- Task instructions:
(A) Edit the Python functions text from "Now the program" through "done using functions." so that "operates" becomes "runs", and give that stretch again.
(B) Which functions does the Python functions text list as ones the reader is already familiar with?
(C) Write the next part of the Python functions text, picking up after its final line.

- Document extract:
Here's an example of a Python function:

def do_something(): 
    print ('Okay, how about print "do something."')    
    print ("Now I'll print something else")    
  • What happens if you put this code in a file and execute it?
mikematera:~/workspace/Week6 $ python3.6 ./examples.py
mikematera:~/workspace/Week6 $ 

The code does nothing!

  • The function contains the two print instructions
  • You can tell that the instructions are inside of the function because they're indented to the right
  • The code does nothing because functions have to be called
  • Adding a function call fixes the problem:
# This is the functions definition
def do_something(): 
    print ('Okay, how about print "do something."')    
    print ("Now I'll print something else")    
 
# This is where the function is called.
do_something()

Now the program operates as expected:

mikematera:~/workspace/Week6 $ python3.6 ./do_something.py
Okay, how about print "do something."
Now I'll print something else
mikematera:~/workspace/Week6 $ 
  • Most of the work of your programs so far has been done using functions.
  • You're already familiar with the functions:
    • print()
    • input()
    • write()
    • readline()
    • read()
  • Each of these functions has a def somewhere.

- Listed records:
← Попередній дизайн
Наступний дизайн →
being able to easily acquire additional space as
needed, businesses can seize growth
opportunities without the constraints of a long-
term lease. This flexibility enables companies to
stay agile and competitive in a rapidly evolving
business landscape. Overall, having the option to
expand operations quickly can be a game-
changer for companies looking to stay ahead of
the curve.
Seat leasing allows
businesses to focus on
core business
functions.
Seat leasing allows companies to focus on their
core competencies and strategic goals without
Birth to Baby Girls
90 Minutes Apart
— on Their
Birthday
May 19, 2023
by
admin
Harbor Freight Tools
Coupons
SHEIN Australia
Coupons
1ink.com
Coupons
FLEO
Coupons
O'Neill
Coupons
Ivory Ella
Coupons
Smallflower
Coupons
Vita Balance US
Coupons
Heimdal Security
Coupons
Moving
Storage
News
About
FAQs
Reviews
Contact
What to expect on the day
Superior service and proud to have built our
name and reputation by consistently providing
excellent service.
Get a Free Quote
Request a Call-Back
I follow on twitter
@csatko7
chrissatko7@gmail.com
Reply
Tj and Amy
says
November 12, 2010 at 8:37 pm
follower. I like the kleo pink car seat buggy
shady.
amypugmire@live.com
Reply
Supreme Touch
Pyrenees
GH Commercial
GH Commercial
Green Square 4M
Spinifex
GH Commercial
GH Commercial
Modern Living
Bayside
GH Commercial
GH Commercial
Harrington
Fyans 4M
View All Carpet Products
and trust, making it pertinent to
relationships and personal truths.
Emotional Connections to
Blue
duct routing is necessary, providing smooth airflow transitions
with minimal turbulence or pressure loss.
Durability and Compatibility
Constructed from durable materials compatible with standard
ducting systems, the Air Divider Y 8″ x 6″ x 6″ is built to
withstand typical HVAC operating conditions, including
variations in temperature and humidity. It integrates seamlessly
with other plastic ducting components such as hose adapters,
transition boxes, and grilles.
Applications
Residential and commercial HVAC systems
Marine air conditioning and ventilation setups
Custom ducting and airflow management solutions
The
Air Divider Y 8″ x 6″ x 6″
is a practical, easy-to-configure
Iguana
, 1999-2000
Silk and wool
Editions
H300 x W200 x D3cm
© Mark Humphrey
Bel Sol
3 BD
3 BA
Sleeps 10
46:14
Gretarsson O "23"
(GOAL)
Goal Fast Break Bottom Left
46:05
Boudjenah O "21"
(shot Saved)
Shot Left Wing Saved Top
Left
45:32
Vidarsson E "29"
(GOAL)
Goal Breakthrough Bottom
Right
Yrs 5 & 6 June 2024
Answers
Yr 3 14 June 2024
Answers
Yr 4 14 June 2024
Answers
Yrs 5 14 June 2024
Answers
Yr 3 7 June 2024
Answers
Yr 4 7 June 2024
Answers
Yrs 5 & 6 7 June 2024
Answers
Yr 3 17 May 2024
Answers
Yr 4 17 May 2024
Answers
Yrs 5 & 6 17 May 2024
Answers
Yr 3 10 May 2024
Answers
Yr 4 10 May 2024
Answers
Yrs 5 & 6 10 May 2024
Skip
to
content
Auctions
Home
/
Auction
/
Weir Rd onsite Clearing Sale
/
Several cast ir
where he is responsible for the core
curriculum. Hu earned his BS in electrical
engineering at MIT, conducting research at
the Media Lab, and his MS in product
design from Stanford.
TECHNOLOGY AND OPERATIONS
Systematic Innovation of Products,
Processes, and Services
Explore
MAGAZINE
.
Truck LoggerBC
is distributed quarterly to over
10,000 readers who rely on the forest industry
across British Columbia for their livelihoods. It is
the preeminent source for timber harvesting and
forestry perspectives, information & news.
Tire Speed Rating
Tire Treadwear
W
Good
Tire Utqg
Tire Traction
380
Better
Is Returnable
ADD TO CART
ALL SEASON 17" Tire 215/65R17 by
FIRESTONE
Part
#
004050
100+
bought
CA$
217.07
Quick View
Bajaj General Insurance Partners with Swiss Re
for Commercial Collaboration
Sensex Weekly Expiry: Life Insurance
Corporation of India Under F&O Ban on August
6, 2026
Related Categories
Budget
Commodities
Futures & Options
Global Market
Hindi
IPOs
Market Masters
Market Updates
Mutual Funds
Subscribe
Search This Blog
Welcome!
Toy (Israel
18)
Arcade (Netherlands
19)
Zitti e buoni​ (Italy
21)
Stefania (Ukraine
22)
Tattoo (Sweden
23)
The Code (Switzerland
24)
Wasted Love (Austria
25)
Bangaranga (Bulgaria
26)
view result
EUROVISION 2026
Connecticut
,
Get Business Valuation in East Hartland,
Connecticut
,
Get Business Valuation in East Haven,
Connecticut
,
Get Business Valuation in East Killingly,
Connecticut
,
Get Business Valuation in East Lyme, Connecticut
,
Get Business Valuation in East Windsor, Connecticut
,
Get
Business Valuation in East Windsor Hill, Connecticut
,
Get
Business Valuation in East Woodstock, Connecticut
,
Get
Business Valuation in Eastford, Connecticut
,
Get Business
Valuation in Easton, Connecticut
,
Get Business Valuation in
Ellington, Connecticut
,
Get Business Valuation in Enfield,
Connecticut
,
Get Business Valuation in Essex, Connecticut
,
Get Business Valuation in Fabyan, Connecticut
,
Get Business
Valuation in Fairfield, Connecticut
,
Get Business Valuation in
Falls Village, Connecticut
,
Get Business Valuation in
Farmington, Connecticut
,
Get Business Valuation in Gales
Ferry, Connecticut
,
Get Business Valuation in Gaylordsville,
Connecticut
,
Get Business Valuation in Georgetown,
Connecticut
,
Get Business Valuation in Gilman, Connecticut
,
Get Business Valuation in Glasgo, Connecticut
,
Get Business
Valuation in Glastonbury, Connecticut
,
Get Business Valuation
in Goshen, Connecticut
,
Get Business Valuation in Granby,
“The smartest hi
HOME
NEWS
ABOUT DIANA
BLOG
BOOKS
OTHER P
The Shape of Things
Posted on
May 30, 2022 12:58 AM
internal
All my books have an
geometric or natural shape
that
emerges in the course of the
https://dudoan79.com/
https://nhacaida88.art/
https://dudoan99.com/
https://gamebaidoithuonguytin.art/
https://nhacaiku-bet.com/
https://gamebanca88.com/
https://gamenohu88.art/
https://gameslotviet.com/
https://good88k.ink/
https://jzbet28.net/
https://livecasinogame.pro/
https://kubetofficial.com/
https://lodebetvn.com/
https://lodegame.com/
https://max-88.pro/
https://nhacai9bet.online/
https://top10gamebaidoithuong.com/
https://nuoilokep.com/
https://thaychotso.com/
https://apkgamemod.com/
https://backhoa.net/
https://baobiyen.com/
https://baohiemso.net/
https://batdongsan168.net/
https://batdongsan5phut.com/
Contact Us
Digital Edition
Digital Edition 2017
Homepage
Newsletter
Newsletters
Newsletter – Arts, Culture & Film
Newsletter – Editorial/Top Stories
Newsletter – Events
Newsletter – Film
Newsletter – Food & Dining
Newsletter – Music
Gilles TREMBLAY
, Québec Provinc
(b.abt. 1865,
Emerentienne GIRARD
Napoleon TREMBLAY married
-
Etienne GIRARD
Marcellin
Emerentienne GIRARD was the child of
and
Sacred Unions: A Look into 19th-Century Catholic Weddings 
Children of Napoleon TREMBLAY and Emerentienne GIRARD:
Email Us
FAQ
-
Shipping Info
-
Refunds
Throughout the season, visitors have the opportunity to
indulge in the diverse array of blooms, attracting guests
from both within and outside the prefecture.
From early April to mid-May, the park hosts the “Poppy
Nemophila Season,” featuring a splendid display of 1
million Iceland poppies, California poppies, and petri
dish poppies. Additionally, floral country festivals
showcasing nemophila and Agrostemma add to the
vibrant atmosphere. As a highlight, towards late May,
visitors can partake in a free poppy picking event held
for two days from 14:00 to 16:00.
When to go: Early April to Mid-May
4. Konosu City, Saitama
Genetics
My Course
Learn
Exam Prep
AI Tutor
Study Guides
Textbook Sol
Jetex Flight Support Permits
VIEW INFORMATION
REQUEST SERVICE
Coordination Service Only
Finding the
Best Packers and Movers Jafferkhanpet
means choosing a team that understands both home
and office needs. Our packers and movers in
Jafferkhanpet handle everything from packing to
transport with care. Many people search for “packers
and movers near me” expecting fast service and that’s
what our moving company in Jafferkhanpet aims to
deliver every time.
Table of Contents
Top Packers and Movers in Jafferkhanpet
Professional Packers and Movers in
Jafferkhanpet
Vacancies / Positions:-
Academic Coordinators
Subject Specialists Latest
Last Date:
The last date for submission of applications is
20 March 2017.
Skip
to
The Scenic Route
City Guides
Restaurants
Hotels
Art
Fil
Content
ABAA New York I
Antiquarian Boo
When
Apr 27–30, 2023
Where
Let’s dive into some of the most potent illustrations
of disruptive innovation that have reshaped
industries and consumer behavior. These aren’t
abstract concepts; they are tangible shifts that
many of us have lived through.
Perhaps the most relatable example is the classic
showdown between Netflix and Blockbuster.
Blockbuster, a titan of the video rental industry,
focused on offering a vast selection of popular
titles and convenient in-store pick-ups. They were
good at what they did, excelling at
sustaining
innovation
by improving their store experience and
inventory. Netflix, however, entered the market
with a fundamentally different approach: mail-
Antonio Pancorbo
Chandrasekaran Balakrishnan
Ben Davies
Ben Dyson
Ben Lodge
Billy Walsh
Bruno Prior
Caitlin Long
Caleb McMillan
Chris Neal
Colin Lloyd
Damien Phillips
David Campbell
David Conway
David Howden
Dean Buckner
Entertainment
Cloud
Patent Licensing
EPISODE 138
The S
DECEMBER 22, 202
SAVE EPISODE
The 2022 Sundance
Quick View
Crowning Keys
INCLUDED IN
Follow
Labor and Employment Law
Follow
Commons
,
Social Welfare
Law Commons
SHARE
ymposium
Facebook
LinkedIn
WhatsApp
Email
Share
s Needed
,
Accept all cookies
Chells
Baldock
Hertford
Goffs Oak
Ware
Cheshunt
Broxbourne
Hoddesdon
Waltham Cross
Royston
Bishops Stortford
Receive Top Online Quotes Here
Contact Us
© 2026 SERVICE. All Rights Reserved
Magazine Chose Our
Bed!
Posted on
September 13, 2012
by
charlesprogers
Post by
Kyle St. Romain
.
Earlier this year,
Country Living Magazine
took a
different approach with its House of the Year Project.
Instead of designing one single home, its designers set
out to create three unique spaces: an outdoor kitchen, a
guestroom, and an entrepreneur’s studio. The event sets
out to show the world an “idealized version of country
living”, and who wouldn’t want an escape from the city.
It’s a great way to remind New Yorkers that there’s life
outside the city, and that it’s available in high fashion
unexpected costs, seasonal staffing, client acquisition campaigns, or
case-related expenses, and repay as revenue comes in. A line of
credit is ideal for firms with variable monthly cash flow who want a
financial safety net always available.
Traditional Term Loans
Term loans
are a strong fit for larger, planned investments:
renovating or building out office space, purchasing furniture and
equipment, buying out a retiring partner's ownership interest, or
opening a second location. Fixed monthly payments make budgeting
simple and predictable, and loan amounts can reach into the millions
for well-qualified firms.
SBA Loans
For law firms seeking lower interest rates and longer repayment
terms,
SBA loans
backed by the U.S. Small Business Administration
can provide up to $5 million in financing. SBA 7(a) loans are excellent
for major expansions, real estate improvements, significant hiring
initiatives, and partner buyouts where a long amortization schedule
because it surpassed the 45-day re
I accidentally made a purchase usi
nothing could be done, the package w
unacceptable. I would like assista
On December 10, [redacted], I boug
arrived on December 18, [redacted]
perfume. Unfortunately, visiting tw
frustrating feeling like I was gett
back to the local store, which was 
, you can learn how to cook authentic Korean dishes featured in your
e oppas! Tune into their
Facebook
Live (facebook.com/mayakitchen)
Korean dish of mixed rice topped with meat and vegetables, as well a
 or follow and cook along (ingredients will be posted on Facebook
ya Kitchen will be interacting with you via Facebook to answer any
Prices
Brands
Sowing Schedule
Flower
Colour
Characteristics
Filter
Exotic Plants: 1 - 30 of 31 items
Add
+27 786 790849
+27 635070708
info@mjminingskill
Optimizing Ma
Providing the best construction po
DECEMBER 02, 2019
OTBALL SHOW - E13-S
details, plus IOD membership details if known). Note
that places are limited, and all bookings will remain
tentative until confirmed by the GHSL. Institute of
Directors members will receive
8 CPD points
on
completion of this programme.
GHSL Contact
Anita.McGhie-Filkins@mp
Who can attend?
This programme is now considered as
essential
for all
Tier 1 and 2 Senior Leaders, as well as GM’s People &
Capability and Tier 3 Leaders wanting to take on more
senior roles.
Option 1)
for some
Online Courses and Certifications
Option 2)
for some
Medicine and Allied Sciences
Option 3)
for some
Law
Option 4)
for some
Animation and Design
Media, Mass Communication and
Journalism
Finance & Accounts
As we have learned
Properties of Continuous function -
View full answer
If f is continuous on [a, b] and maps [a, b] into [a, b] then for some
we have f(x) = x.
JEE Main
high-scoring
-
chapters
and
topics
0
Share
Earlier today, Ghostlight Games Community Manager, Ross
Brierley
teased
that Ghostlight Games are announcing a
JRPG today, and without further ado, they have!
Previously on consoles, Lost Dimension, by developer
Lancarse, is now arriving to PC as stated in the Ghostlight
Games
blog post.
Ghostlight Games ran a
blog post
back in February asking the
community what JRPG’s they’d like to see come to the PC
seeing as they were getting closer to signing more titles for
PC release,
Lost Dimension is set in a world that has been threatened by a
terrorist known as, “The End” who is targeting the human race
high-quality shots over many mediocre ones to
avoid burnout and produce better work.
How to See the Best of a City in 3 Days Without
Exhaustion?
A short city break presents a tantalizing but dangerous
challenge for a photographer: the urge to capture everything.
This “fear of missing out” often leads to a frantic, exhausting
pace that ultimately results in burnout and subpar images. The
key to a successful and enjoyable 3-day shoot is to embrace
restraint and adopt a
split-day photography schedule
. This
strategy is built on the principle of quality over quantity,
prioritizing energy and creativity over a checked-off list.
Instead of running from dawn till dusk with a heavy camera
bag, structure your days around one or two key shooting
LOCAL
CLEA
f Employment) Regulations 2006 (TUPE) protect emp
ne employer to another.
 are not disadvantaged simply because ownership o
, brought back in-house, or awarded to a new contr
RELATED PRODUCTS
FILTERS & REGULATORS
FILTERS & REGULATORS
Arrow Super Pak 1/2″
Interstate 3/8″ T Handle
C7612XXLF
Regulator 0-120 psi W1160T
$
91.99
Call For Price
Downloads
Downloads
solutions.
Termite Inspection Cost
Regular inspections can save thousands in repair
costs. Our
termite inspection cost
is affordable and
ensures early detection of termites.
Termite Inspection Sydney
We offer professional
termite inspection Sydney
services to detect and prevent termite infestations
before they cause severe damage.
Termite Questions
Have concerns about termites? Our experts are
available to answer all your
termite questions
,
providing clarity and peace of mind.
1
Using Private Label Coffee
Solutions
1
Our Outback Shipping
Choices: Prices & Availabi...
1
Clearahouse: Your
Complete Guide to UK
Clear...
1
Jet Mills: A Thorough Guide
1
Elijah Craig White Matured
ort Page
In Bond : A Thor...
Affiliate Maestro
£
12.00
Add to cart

- Answers to this exercise:
(A)
Now the program runs as expected:

mikematera:~/workspace/Week6 $ python3.6 ./do_something.py
Okay, how about print "do something."
Now I'll print something else
mikematera:~/workspace/Week6 $ 
  • Most of the work of your programs so far has been done using functions.

(B)
print()
input()
write()
readline()
read()

(C)
  • The great thing about functions is that you can call them as often as you like
    • They help you reuse code so you don't have to write the same things over and over

If I want to do_something() more than once I could do this:

# This is the functions definition
def do_something(): 
    print ('Okay, how about print "do something."')    
    print ("Now I'll print something else")    
 
# This is where the function is called.
do_something()
do_something()
do_something()
do_something() # That's a lot of something!
  • Each time I call do_something() the function is executed.

Function Parameters

  • Functions can take parameters also called arguments
  • A parameter is a variable that holds the value that is passed to the function
  • Parameters make functions very flexible
    • The print() function takes stuff to print as parameters
    • The input() function takes a prompt for the user as a parameter

Here's an example of using parameters with a function:

print ('Hello World')  # 'Hello World' is a parameter
print ('Hello', adjective, 'world') # There are three parameters 
  • So, you're already familiar with giving arguments to functions.
  • Functions receive arguments as a part of their definition
  • Function definitions can declare a parameter list

The simplest way to have parameters is to name them:

def print_nametag(name): 
    print ('Hello, my name is', name)
 
# Prints a nametag with my name.
print_nametag('Mike')
  • As you know, functions can take variables as parameters
def print_nametag(name): 
    print ('Hello, my name is', name)
 
# This is the same as the program above.
my_name = 'Mike'
print_nametag(my_name)
  • You can do math and other operations in function arguments
def print_nametag(name): 
    print ('Hello, my name is', name)
 
my_name = 'Mike'
print_nametag(my_name + " Matera")
  • Functions can have multiple arguments
  • You must name each argument in the function definition
# This function takes two arguments.
def print_nametag(first, last): 
    print ('Hello, my name is', first, last)
 
# Two arguments must be supplied. 
print_nametag("Mike", "Matera")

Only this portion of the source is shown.